START Extracted entries

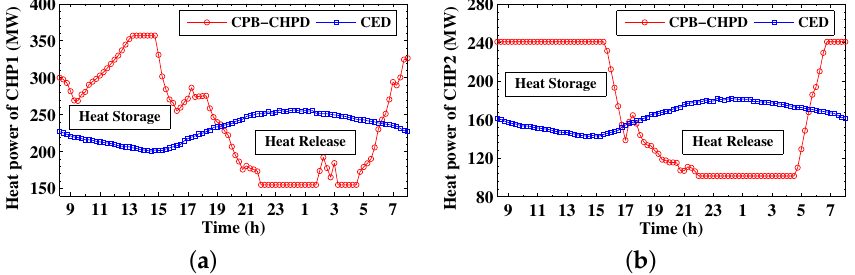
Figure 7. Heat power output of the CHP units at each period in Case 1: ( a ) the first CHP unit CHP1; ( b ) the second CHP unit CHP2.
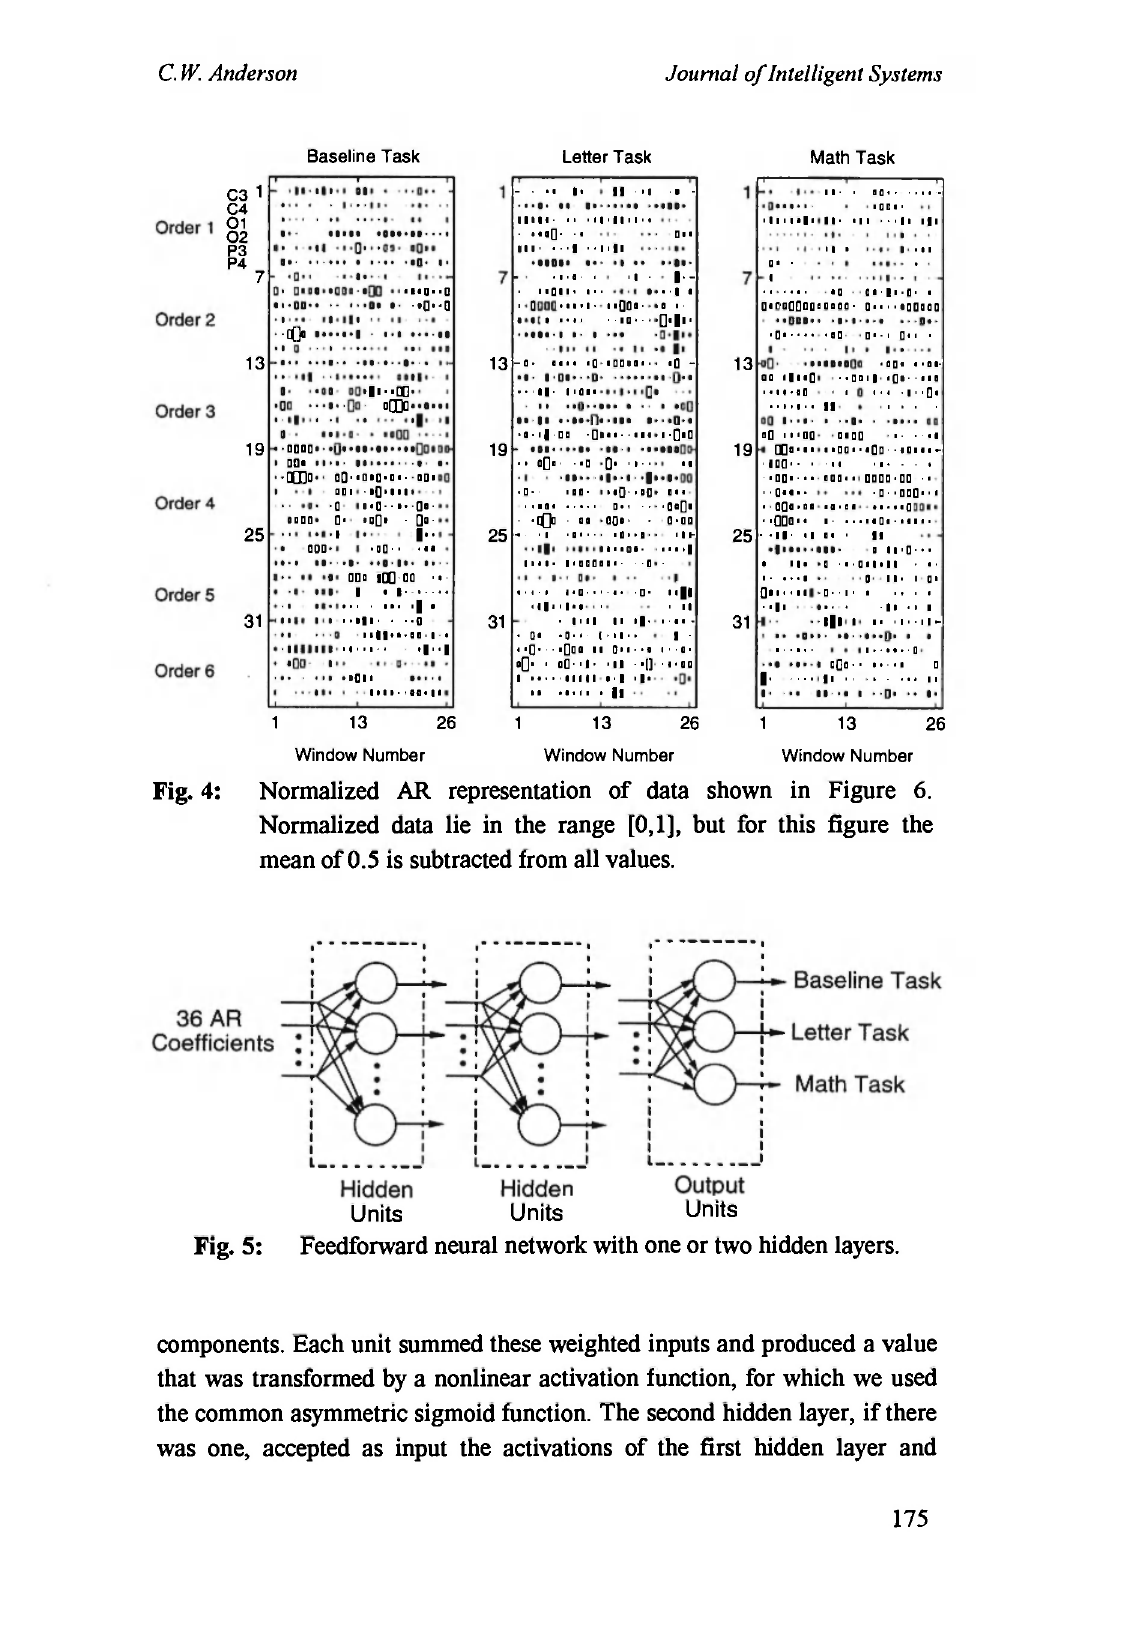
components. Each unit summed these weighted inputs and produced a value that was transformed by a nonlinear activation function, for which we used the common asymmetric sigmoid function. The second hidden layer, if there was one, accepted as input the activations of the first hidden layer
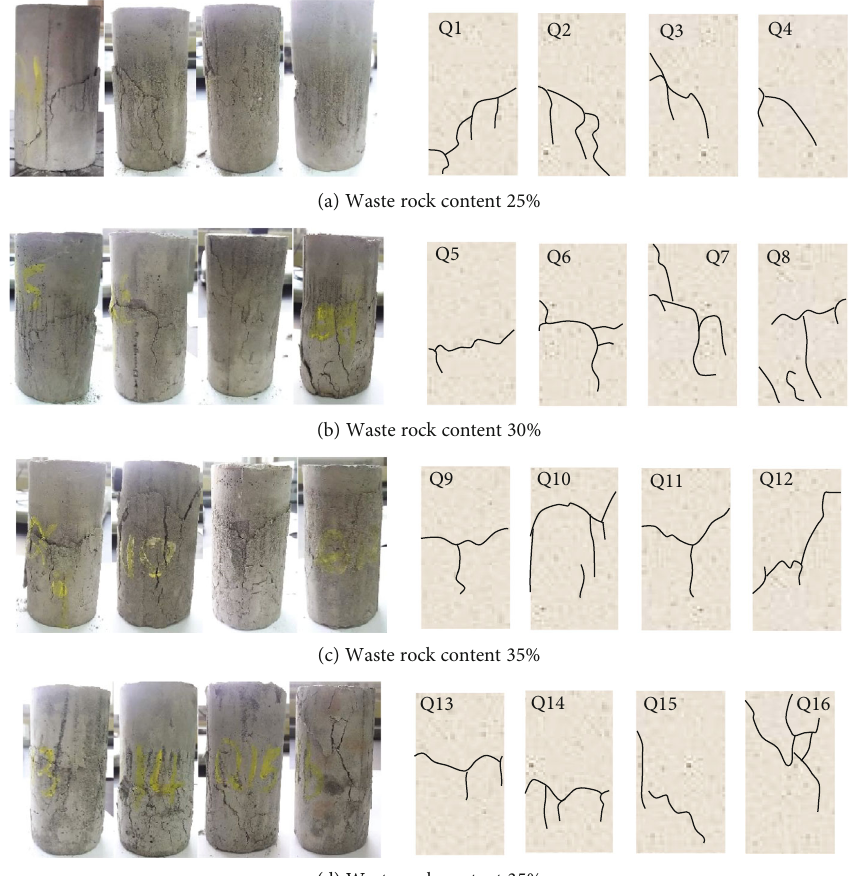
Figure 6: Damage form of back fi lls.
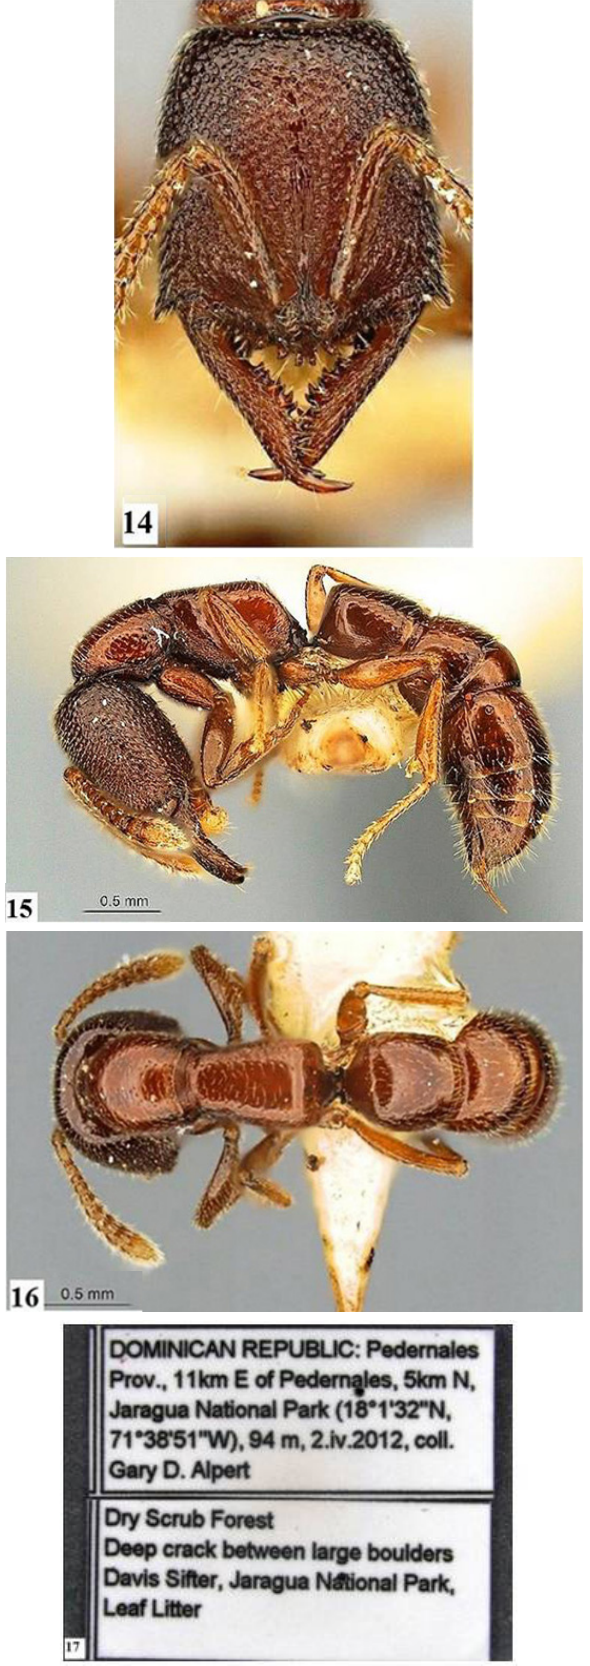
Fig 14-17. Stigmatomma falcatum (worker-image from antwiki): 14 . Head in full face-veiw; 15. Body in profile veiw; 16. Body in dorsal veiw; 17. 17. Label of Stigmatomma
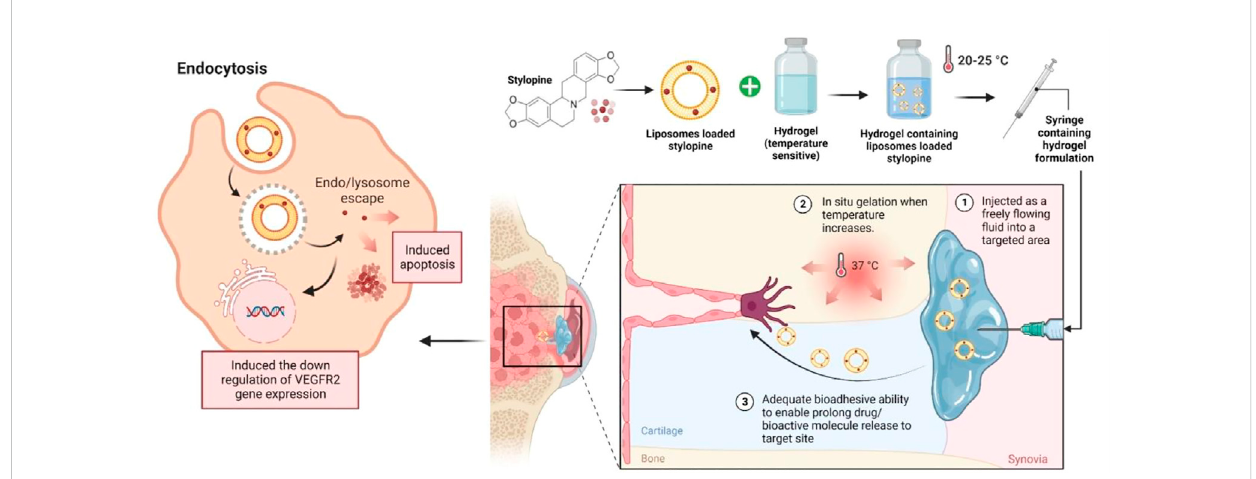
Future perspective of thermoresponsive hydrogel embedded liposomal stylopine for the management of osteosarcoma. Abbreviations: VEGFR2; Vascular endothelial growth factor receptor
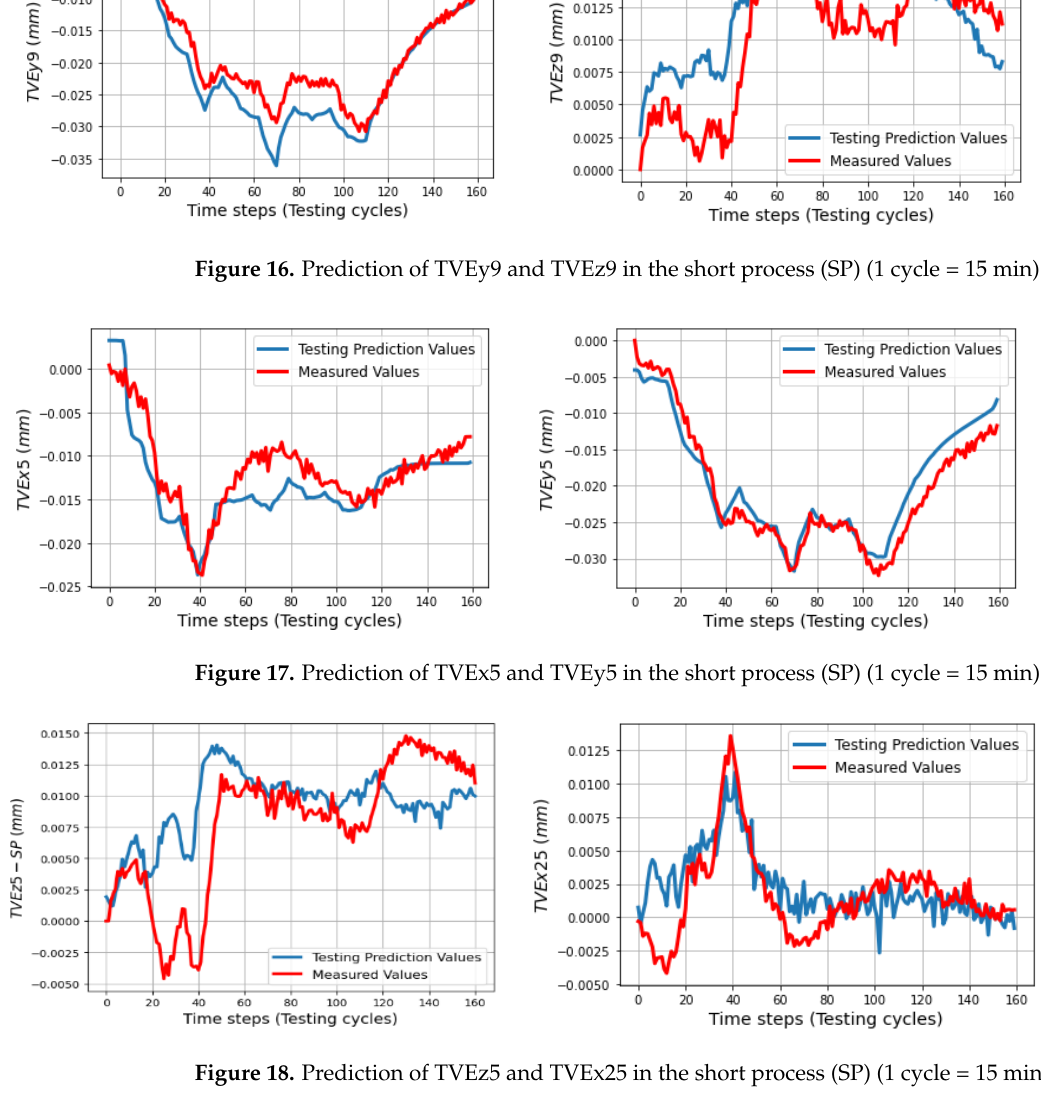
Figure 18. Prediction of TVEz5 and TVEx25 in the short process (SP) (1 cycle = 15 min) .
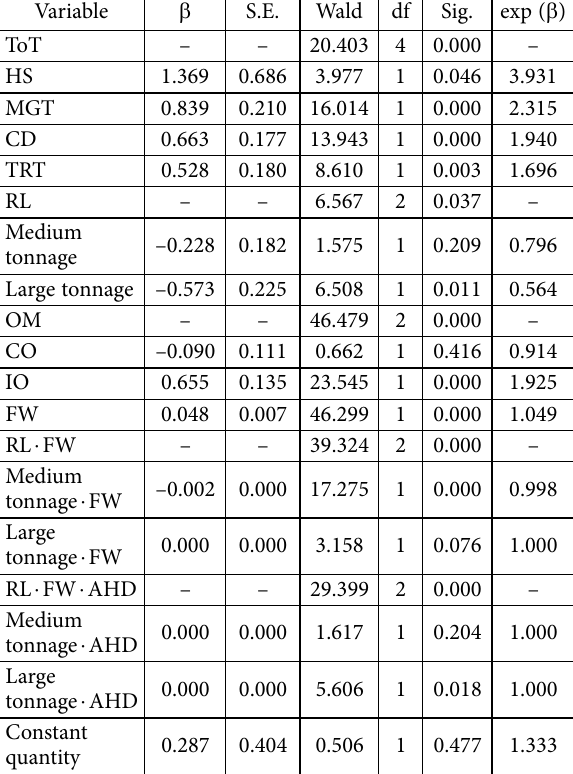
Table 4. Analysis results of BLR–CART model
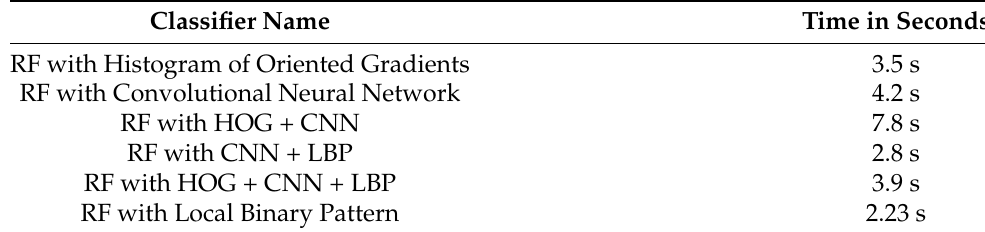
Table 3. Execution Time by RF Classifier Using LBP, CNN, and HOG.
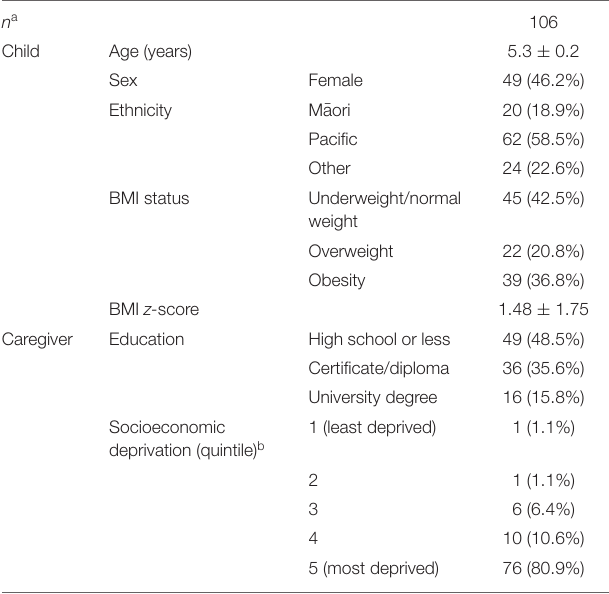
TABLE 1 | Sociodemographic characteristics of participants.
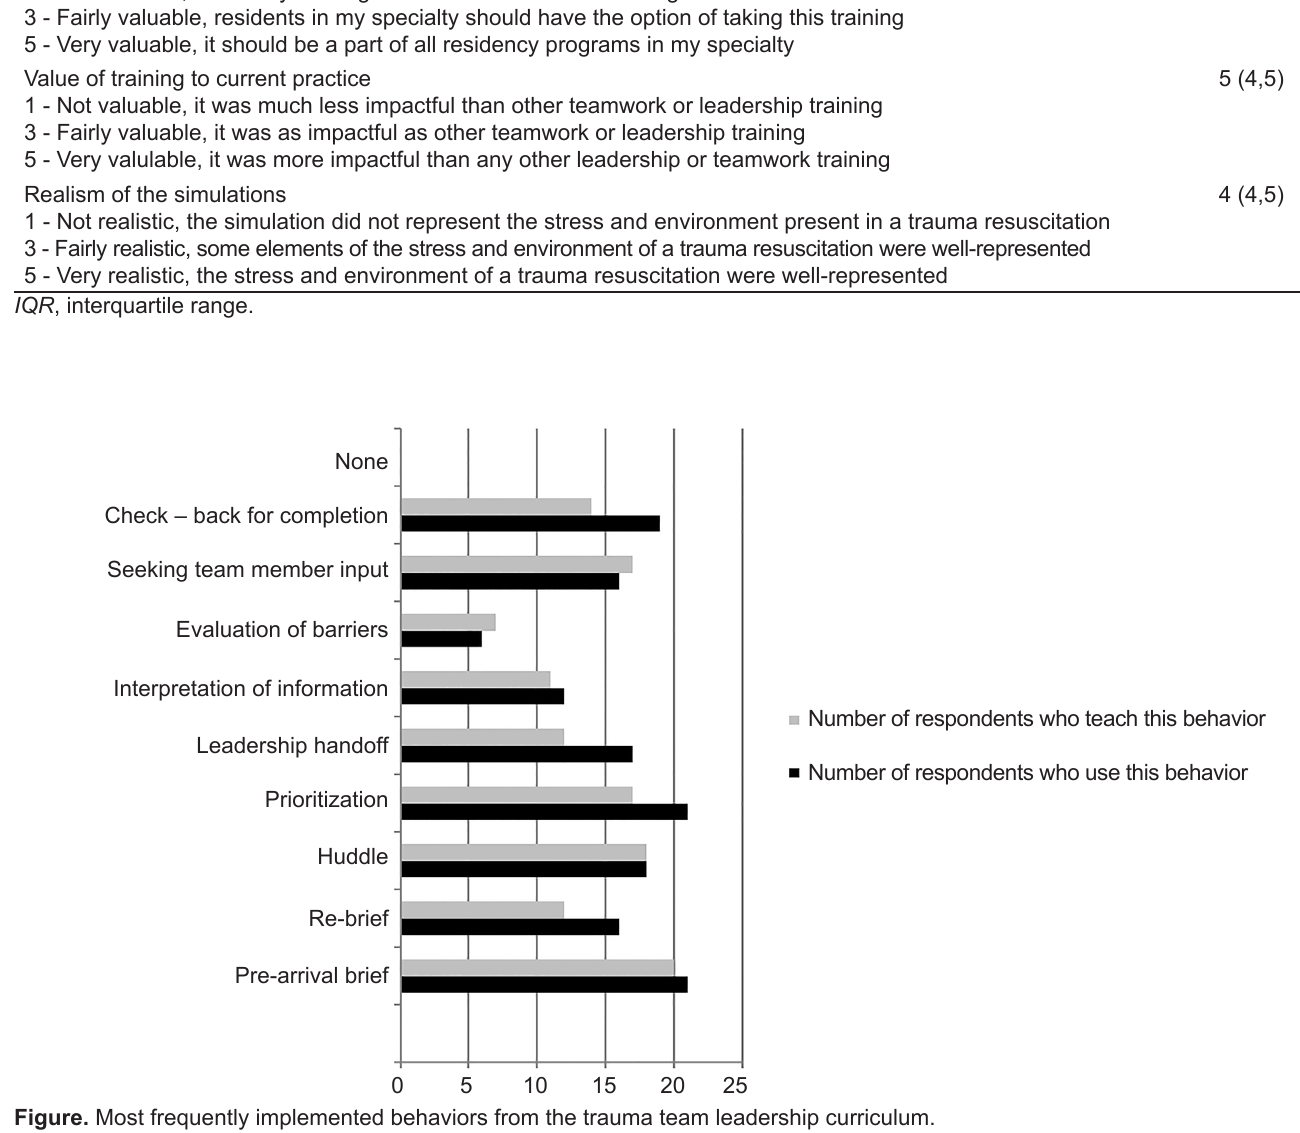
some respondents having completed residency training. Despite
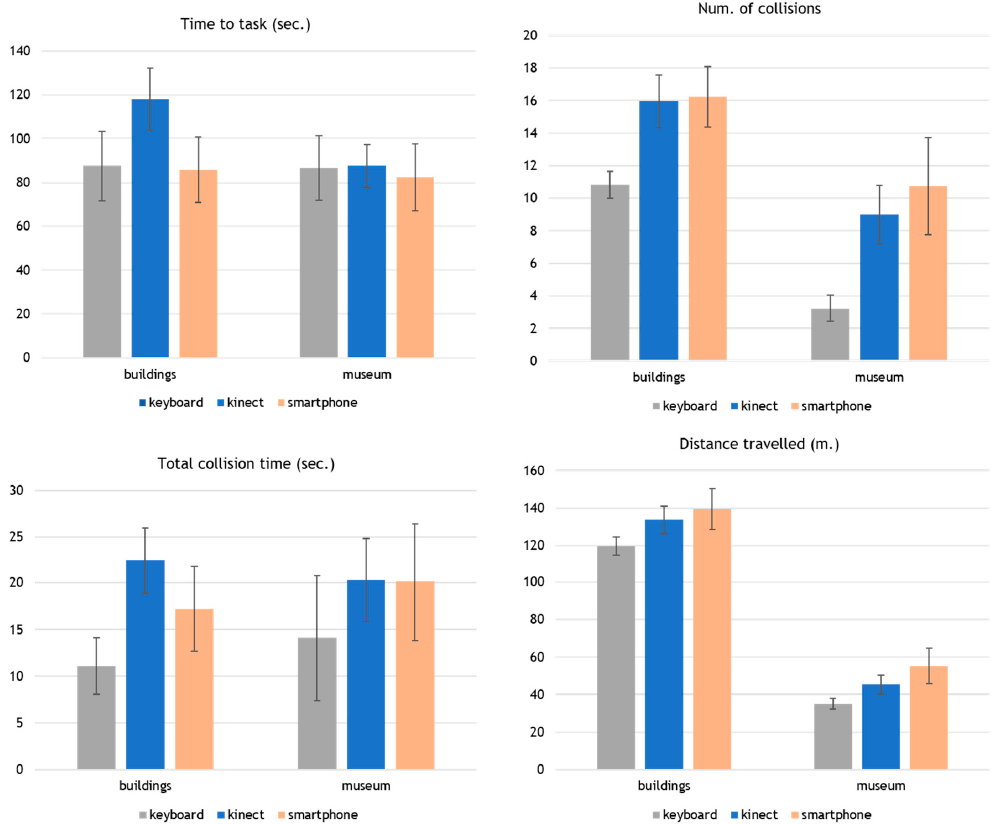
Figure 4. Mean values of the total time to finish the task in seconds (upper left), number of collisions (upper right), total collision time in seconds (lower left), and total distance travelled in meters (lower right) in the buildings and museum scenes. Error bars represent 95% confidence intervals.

END Extracted entries

What to do
In the records, how many lines hold the word "first"? Answer with the number and no other words.

Problem solution
2